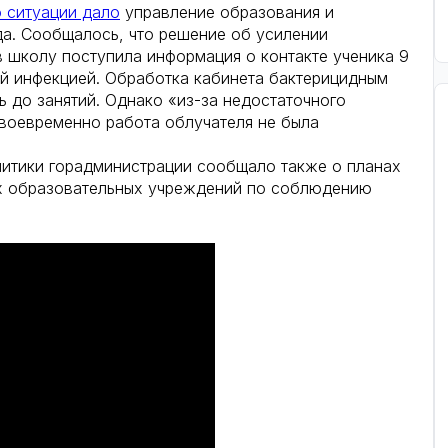
о ситуации дало
управление образования и
а. Сообщалось, что решение об усилении
в школу поступила информация о контакте ученика 9
й инфекцией. Обработка кабинета бактерицидным
ь до занятий. Однако «из-за недостаточного
своевременно работа облучателя не была
итики горадминистрации сообщало также о планах
ех образовательных учреждений по соблюдению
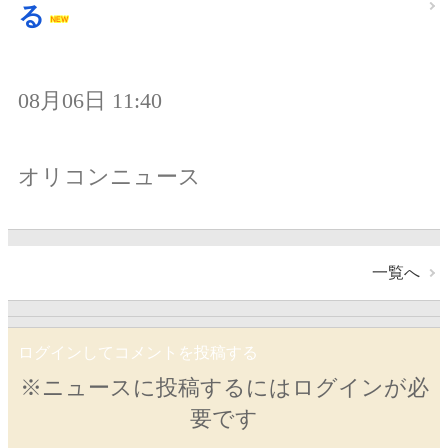
る
08月06日 11:40
オリコンニュース
一覧へ
ログインしてコメントを投稿する
※ニュースに投稿するにはログインが必
要です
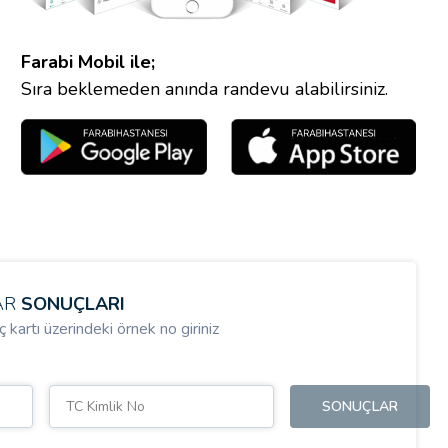
Farabi Mobil ile;
Sıra beklemeden anında randevu alabilirsiniz.
AR
SONUÇLARI
 kartı üzerindeki örnek no giriniz
SONUÇLAR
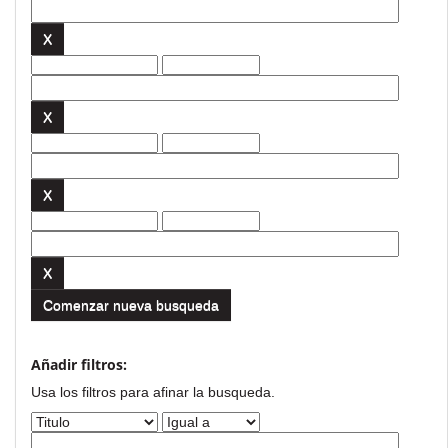
Comenzar nueva busqueda
Añadir filtros:
Usa los filtros para afinar la busqueda.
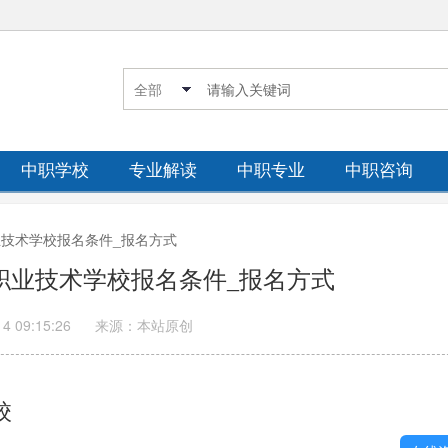
中职学校
专业解读
中职专业
中职咨询
职业技术学校报名条件_报名方式
县职业技术学校报名条件_报名方式
14 09:15:26
来源：本站原创
校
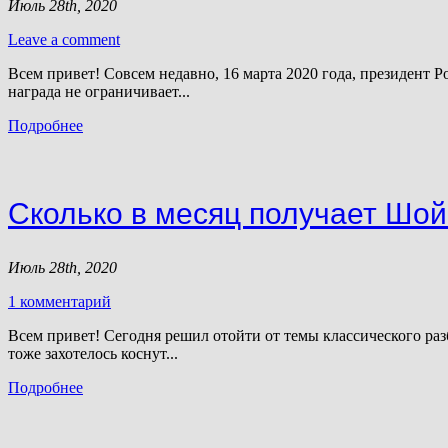
Июль 28th, 2020
Leave a comment
Всем привет! Совсем недавно, 16 марта 2020 года, президент
награда не ограничивает...
Подробнее
Сколько в месяц получает Шой
Июль 28th, 2020
1 комментарий
Всем привет! Сегодня решил отойти от темы классического раз
тоже захотелось коснут...
Подробнее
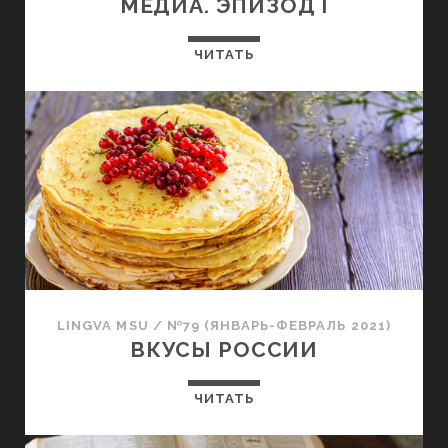
МЕДИА. ЭПИЗОД I
ЧИТАТЬ
LINGVA MSU
/
№79 (ЯНВАРЬ-ФЕВРАЛЬ 2021)
ВКУСЫ РОССИИ
ЧИТАТЬ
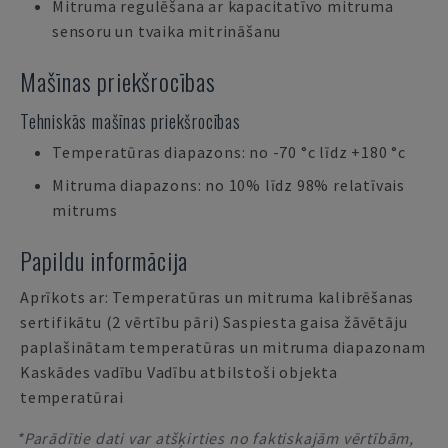
Mitruma regulēšana ar kapacitatīvo mitruma
sensoru un tvaika mitrināšanu
Mašīnas priekšrocības
Tehniskās mašīnas priekšrocības
Temperatūras diapazons: no -70 °c līdz +180 °c
Mitruma diapazons: no 10% līdz 98% relatīvais
mitrums
Papildu informācija
Aprīkots ar: Temperatūras un mitruma kalibrēšanas
sertifikātu (2 vērtību pāri) Saspiesta gaisa žāvētāju
paplašinātam temperatūras un mitruma diapazonam
Kaskādes vadību Vadību atbilstoši objekta
temperatūrai
*Parādītie dati var atšķirties no faktiskajām vērtībām,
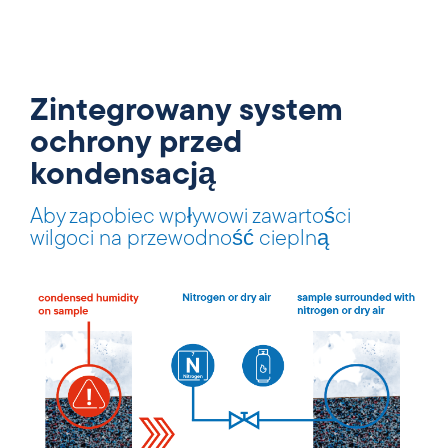
Zintegrowany system
ochrony przed
kondensacją
Aby zapobiec wpływowi zawartości
wilgoci na przewodność cieplną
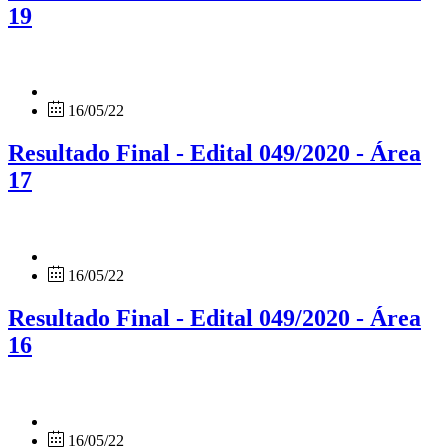
19
16/05/22
Resultado Final - Edital 049/2020 - Área
17
16/05/22
Resultado Final - Edital 049/2020 - Área
16
16/05/22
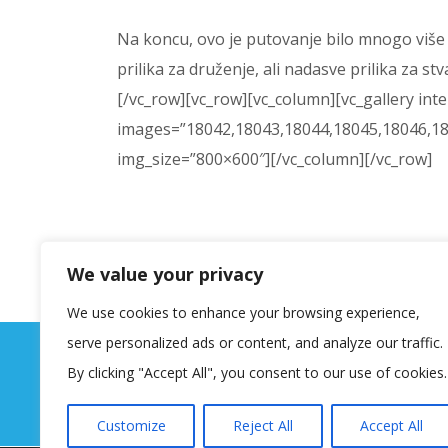
Na koncu, ovo je putovanje bilo mnogo više od
prilika za druženje, ali nadasve prilika za s
[/vc_row][vc_row][vc_column][vc_gallery inte
images=”18042,18043,18044,18045,18046,18
img_size=”800×600″][/vc_column][/vc_row]
We value your privacy
We use cookies to enhance your browsing experience,
serve personalized ads or content, and analyze our traffic.
By clicking "Accept All", you consent to our use of cookies.
Customize
Reject All
Accept All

→ **Exercise description**:
Now reproduce all of the entries precisely, with no pictures in the copy.

→ **Response for this exercise**:
о ситуации дало
управление образования и
а. Сообщалось, что решение об усилении
в школу поступила информация о контакте ученика 9
й инфекцией. Обработка кабинета бактерицидным
ь до занятий. Однако «из-за недостаточного
своевременно работа облучателя не была
итики горадминистрации сообщало также о планах
ех образовательных учреждений по соблюдению
る
08月06日 11:40
オリコンニュース
一覧へ
ログインしてコメントを投稿する
※ニュースに投稿するにはログインが必
要です
Farabi Mobil ile;
Sıra beklemeden anında randevu alabilirsiniz.
AR
SONUÇLARI
 kartı üzerindeki örnek no giriniz
SONUÇLAR
Comenzar nueva busqueda
Añadir filtros:
Usa los filtros para afinar la busqueda.
中职学校
专业解读
中职专业
中职咨询
职业技术学校报名条件_报名方式
县职业技术学校报名条件_报名方式
14 09:15:26
来源：本站原创
校
Июль 28th, 2020
Leave a comment
Всем привет! Совсем недавно, 16 марта 2020 года, президент
награда не ограничивает...
Подробнее
Сколько в месяц получает Шой
Июль 28th, 2020
1 комментарий
Всем привет! Сегодня решил отойти от темы классического раз
тоже захотелось коснут...
Подробнее
МЕДИА. ЭПИЗОД I
ЧИТАТЬ
LINGVA MSU
/
№79 (ЯНВАРЬ-ФЕВРАЛЬ 2021)
ВКУСЫ РОССИИ
ЧИТАТЬ
Mitruma regulēšana ar kapacitatīvo mitruma
sensoru un tvaika mitrināšanu
Mašīnas priekšrocības
Tehniskās mašīnas priekšrocības
Temperatūras diapazons: no -70 °c līdz +180 °c
Mitruma diapazons: no 10% līdz 98% relatīvais
mitrums
Papildu informācija
Aprīkots ar: Temperatūras un mitruma kalibrēšanas
sertifikātu (2 vērtību pāri) Saspiesta gaisa žāvētāju
paplašinātam temperatūras un mitruma diapazonam
Kaskādes vadību Vadību atbilstoši objekta
temperatūrai
*Parādītie dati var atšķirties no faktiskajām vērtībām,
Zintegrowany system
ochrony przed
kondensacją
Aby zapobiec wpływowi zawartości
wilgoci na przewodność cieplną
19
16/05/22
Resultado Final - Edital 049/2020 - Área
17
16/05/22
Resultado Final - Edital 049/2020 - Área
16
16/05/22
Na koncu, ovo je putovanje bilo mnogo više od
prilika za druženje, ali nadasve prilika za s
[/vc_row][vc_row][vc_column][vc_gallery inte
images=”18042,18043,18044,18045,18046,18
img_size=”800×600″][/vc_column][/vc_row]
We value your privacy
We use cookies to enhance your browsing experience,
serve personalized ads or content, and analyze our traffic.
By clicking "Accept All", you consent to our use of cookies.
Customize
Reject All
Accept All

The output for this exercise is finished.